May was hardly a slow news month—volcanic eruptions in Hawaii, North Korean diplomatic back-and-forths, the royal wedding, another tragic school shooting—so you can be forgiven for not noticing that California’s End of Life Option Act was overturned. The Riverside County Superior Court decision was immediately appealed, but a stay was not granted.
For now, while the appeals process plays out, the law offering a legal process for physicians to prescribe a lethal dose of medications for terminally ill, competent patients has been ruled unconstitutional and void. Needless to say, this has created a new turmoil in the palliative and end-of-life care environment here in our home state. While the specifics are local, the issues are national.
Palliative Care Eases Suffering
The CSU Shiley Institute for Palliative Care has no position on End of Life Option Act (EOLOA) or the place of medical aid in dying in the landscape of palliative care. But we are acutely aware of how the conversation surrounding it continues to highlight the ongoing challenges patients with serious and terminal illness and their families face in finding support and relief from suffering of all kinds, not just in California, but across the country.
As a recent conference in Sacramento sharply highlighted, we’ve made progress toward meeting the needs of our state’s seriously ill residents and their families, but we still have a long way to go. So far, estimates suggest that about 500 to 700 patients may have utilized medical aid in dying since the California EOLOA took effect in June 2016. That’s less than 0.15 percent (0.00145) of the total deaths in the same two years.

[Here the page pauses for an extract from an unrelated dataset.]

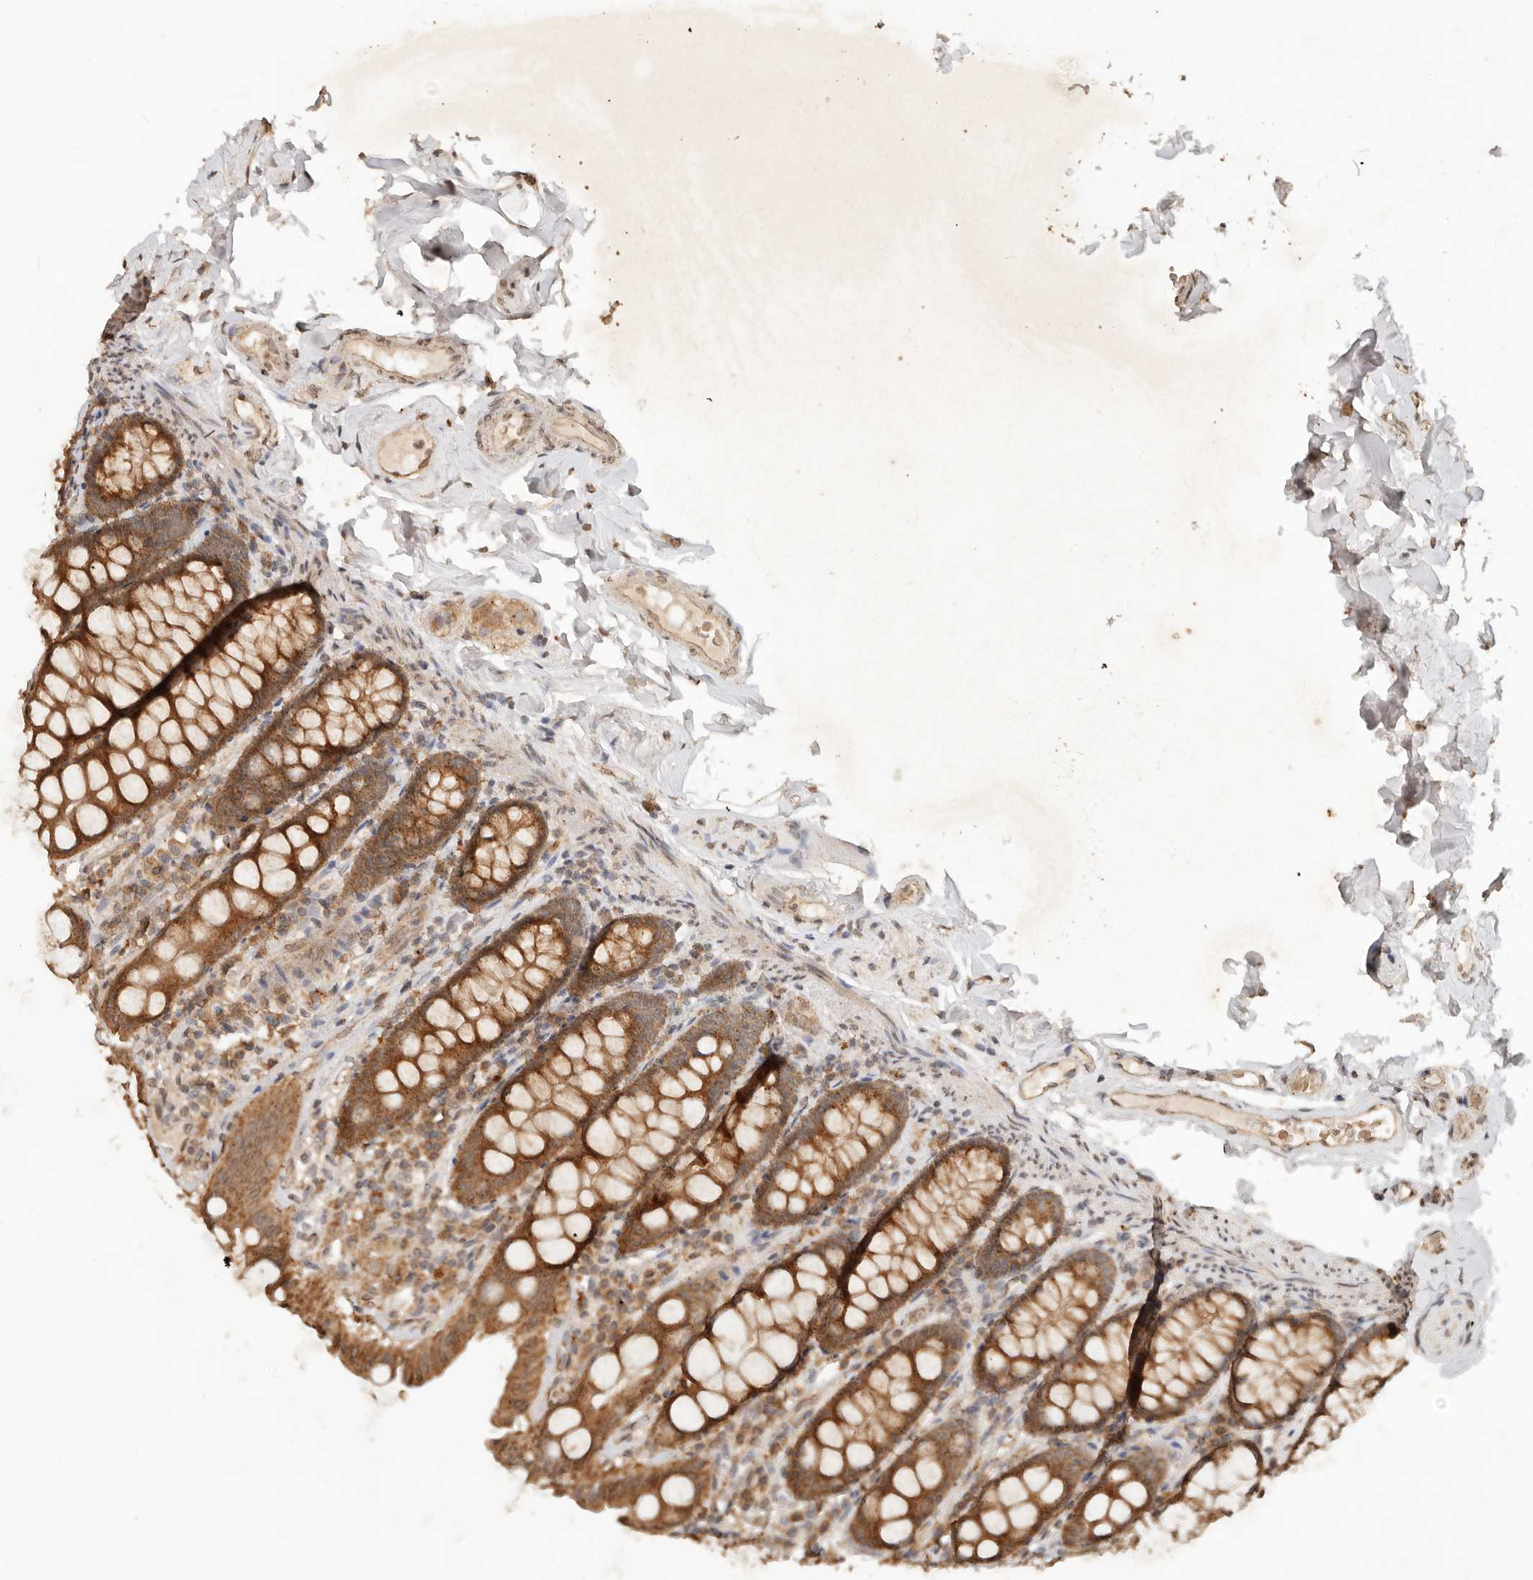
{"staining": {"intensity": "moderate", "quantity": ">75%", "location": "cytoplasmic/membranous"}, "tissue": "colon", "cell_type": "Endothelial cells", "image_type": "normal", "snomed": [{"axis": "morphology", "description": "Normal tissue, NOS"}, {"axis": "topography", "description": "Colon"}, {"axis": "topography", "description": "Peripheral nerve tissue"}], "caption": "The immunohistochemical stain shows moderate cytoplasmic/membranous positivity in endothelial cells of normal colon.", "gene": "LMO4", "patient": {"sex": "female", "age": 61}}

Meanwhile, 77 percent of the roughly 481,260 Californians who died in the past two years succumbed to heart disease, cancer, stroke, Alzheimer’s disease, lower respiratory disease, diabetes, liver disease, or hypertension. These are exactly the conditions for which palliative care can be profoundly effective in improving quality of life, relieving pain and distress, supporting families, and affirming patients’ preferences.
The Challenge of Accessibility
And yet, in most areas of the state, there are fewer than 35 hospice and palliative medicine board-certified physicians for every 100,000 population. Up to 80 percent of our hospitals offer some form of palliative care, but the team size and composition, services and accessibility vary greatly. Our roughly 600 hospices care for close to 45 percent of all Medicare beneficiaries prior to death, but half for less than a month.

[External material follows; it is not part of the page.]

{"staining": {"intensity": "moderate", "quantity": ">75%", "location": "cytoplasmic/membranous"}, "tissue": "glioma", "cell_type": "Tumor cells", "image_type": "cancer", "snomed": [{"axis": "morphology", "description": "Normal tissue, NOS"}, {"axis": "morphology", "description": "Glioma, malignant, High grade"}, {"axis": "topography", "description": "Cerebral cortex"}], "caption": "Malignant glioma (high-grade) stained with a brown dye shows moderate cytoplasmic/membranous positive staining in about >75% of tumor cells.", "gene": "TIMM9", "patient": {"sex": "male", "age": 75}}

Patients who need us don’t know about us, don’t know how to ask for us, and don’t know what they are getting when they do find us. The systems and structures that support us, don’t do so nearly well enough. This has to change—not just for the few hundred people now unable to access medical aid in dying, but for the hundreds of thousands who never would and badly need our care.
Time to Expand Palliative Care is Now
In the midst of the turmoil over the status of the EOLOA, we must all redouble our efforts to expand awareness of palliative care. I challenge our hospice and palliative care providers to take the opportunity to trumpet the benefits of their services, their aggressive treatment of pain and suffering, their commitment to patient-centered, whole-person care for patients and families.
I also challenge the health systems, payers, providers, and policymakers to quadruple efforts to ensure that every resident of our state has access to comprehensive palliative care from the hands of properly trained, skilled, and compassionate clinicians. Now is the time—Again! Still! Perhaps by the time the appeals process plays out for the End of Life Option Act, the option will no longer be needed.